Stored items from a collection
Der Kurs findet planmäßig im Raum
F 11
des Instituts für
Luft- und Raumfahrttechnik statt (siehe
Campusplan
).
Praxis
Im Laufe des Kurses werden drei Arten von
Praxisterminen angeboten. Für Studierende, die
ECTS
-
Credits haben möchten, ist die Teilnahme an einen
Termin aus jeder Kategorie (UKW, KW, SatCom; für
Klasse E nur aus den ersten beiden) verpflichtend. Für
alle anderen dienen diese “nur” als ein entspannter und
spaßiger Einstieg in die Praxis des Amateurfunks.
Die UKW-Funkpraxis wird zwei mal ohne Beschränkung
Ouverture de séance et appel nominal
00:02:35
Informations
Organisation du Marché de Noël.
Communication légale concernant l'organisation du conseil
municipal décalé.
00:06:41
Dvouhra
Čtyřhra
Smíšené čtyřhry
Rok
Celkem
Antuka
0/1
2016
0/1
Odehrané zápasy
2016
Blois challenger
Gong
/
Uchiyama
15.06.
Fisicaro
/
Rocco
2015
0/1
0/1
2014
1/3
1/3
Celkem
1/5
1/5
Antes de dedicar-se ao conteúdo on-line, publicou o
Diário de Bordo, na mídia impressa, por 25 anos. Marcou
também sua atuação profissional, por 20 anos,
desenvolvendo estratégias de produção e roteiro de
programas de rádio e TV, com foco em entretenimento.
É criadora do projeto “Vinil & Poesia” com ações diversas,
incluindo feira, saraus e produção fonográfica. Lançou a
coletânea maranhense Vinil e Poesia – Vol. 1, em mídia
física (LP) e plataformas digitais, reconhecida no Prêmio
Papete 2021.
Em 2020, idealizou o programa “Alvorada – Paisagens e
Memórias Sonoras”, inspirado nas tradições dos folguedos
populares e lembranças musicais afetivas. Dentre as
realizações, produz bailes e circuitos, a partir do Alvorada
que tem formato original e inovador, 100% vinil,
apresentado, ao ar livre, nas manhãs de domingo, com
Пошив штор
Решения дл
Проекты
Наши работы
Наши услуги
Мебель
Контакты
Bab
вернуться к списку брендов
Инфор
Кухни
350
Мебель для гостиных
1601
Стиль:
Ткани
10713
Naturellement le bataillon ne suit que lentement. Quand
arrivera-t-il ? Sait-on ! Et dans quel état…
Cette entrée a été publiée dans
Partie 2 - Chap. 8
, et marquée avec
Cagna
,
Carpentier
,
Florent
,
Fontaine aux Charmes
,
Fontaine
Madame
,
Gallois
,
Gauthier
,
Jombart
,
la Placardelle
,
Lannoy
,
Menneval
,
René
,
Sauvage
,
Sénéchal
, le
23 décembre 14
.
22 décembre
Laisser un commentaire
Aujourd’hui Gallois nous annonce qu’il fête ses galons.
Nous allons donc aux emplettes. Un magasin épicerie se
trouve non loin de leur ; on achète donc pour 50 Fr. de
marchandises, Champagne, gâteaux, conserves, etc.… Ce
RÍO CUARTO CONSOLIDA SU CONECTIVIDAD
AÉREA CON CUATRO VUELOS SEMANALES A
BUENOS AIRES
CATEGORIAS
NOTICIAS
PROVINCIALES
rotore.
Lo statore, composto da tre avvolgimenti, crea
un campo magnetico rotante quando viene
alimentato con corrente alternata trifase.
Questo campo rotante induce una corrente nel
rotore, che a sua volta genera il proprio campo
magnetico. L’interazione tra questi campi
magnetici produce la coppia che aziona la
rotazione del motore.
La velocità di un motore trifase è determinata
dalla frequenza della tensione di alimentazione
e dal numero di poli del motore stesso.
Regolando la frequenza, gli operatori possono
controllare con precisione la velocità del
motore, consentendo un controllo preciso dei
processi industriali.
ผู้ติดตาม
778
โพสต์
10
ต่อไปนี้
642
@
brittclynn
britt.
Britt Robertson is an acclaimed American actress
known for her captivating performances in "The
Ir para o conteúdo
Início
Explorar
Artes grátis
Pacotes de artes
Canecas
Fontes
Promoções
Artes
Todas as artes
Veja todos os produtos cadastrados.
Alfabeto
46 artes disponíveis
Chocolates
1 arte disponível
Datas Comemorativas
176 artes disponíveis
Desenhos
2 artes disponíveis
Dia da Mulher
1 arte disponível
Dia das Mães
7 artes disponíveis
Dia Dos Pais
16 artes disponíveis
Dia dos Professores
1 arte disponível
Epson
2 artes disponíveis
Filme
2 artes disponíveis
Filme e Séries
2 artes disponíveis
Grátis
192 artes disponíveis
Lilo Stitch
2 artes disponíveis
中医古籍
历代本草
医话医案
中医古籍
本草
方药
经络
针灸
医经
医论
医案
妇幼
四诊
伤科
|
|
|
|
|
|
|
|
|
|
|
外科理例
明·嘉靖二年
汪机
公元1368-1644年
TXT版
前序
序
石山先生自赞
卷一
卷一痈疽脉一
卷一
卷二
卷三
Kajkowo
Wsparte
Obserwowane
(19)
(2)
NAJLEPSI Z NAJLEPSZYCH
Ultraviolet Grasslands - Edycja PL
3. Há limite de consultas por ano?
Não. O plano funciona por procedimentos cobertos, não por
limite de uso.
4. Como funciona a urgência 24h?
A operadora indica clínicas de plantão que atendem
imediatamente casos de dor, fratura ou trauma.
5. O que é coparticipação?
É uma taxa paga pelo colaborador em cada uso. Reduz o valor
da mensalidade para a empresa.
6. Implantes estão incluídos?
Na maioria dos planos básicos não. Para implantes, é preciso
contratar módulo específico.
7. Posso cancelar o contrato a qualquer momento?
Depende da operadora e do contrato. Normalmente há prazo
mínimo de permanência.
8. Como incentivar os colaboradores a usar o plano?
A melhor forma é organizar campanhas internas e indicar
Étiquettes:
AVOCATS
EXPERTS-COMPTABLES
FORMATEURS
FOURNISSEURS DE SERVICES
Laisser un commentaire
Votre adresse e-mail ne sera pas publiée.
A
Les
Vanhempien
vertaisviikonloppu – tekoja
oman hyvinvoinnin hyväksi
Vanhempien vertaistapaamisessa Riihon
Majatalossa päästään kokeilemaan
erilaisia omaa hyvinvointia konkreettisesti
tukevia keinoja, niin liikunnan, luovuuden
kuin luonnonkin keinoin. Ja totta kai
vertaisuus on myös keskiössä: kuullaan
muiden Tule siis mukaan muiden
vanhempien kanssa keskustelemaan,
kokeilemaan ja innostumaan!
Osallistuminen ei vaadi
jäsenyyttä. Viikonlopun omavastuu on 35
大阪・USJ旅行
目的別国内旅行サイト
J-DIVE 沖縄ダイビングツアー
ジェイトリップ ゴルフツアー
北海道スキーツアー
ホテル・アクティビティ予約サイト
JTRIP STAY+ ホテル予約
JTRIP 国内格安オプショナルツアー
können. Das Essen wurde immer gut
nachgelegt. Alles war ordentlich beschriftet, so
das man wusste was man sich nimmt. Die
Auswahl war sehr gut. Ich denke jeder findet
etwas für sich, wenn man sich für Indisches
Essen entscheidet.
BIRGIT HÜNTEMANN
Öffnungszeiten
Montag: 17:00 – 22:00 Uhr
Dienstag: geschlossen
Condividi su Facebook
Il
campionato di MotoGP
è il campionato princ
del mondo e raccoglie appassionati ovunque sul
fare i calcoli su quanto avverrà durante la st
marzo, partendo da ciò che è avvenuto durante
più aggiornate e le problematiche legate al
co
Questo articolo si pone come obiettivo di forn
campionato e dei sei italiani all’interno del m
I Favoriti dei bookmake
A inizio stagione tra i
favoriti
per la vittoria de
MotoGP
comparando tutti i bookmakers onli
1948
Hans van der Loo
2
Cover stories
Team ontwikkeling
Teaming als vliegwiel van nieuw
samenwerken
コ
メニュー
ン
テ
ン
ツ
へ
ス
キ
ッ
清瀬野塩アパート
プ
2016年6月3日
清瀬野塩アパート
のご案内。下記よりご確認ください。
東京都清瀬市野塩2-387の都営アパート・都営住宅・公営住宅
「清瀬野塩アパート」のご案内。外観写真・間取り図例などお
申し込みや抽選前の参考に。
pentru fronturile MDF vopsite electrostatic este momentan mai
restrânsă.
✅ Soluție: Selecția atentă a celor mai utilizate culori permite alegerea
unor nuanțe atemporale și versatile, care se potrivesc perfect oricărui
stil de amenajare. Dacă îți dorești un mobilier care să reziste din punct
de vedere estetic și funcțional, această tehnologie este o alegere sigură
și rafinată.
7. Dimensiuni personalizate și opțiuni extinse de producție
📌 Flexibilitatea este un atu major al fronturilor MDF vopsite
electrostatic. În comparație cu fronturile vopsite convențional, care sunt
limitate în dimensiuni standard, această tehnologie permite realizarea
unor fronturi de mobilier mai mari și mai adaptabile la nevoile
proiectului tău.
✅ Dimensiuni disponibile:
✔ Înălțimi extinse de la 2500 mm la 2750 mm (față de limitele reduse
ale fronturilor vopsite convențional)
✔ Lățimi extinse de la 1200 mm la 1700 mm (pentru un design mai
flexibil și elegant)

What you have to do. In the entries above, the lines from the one bearing "Наши услуги" up to and including the one bearing "7 artes disponíveis" should be transcribed exactly; no other line is wanted.

Exercise solution.
Наши услуги
Мебель
Контакты
Bab
вернуться к списку брендов
Инфор
Кухни
350
Мебель для гостиных
1601
Стиль:
Ткани
10713
Naturellement le bataillon ne suit que lentement. Quand
arrivera-t-il ? Sait-on ! Et dans quel état…
Cette entrée a été publiée dans
Partie 2 - Chap. 8
, et marquée avec
Cagna
,
Carpentier
,
Florent
,
Fontaine aux Charmes
,
Fontaine
Madame
,
Gallois
,
Gauthier
,
Jombart
,
la Placardelle
,
Lannoy
,
Menneval
,
René
,
Sauvage
,
Sénéchal
, le
23 décembre 14
.
22 décembre
Laisser un commentaire
Aujourd’hui Gallois nous annonce qu’il fête ses galons.
Nous allons donc aux emplettes. Un magasin épicerie se
trouve non loin de leur ; on achète donc pour 50 Fr. de
marchandises, Champagne, gâteaux, conserves, etc.… Ce
RÍO CUARTO CONSOLIDA SU CONECTIVIDAD
AÉREA CON CUATRO VUELOS SEMANALES A
BUENOS AIRES
CATEGORIAS
NOTICIAS
PROVINCIALES
rotore.
Lo statore, composto da tre avvolgimenti, crea
un campo magnetico rotante quando viene
alimentato con corrente alternata trifase.
Questo campo rotante induce una corrente nel
rotore, che a sua volta genera il proprio campo
magnetico. L’interazione tra questi campi
magnetici produce la coppia che aziona la
rotazione del motore.
La velocità di un motore trifase è determinata
dalla frequenza della tensione di alimentazione
e dal numero di poli del motore stesso.
Regolando la frequenza, gli operatori possono
controllare con precisione la velocità del
motore, consentendo un controllo preciso dei
processi industriali.
ผู้ติดตาม
778
โพสต์
10
ต่อไปนี้
642
@
brittclynn
britt.
Britt Robertson is an acclaimed American actress
known for her captivating performances in "The
Ir para o conteúdo
Início
Explorar
Artes grátis
Pacotes de artes
Canecas
Fontes
Promoções
Artes
Todas as artes
Veja todos os produtos cadastrados.
Alfabeto
46 artes disponíveis
Chocolates
1 arte disponível
Datas Comemorativas
176 artes disponíveis
Desenhos
2 artes disponíveis
Dia da Mulher
1 arte disponível
Dia das Mães
7 artes disponíveis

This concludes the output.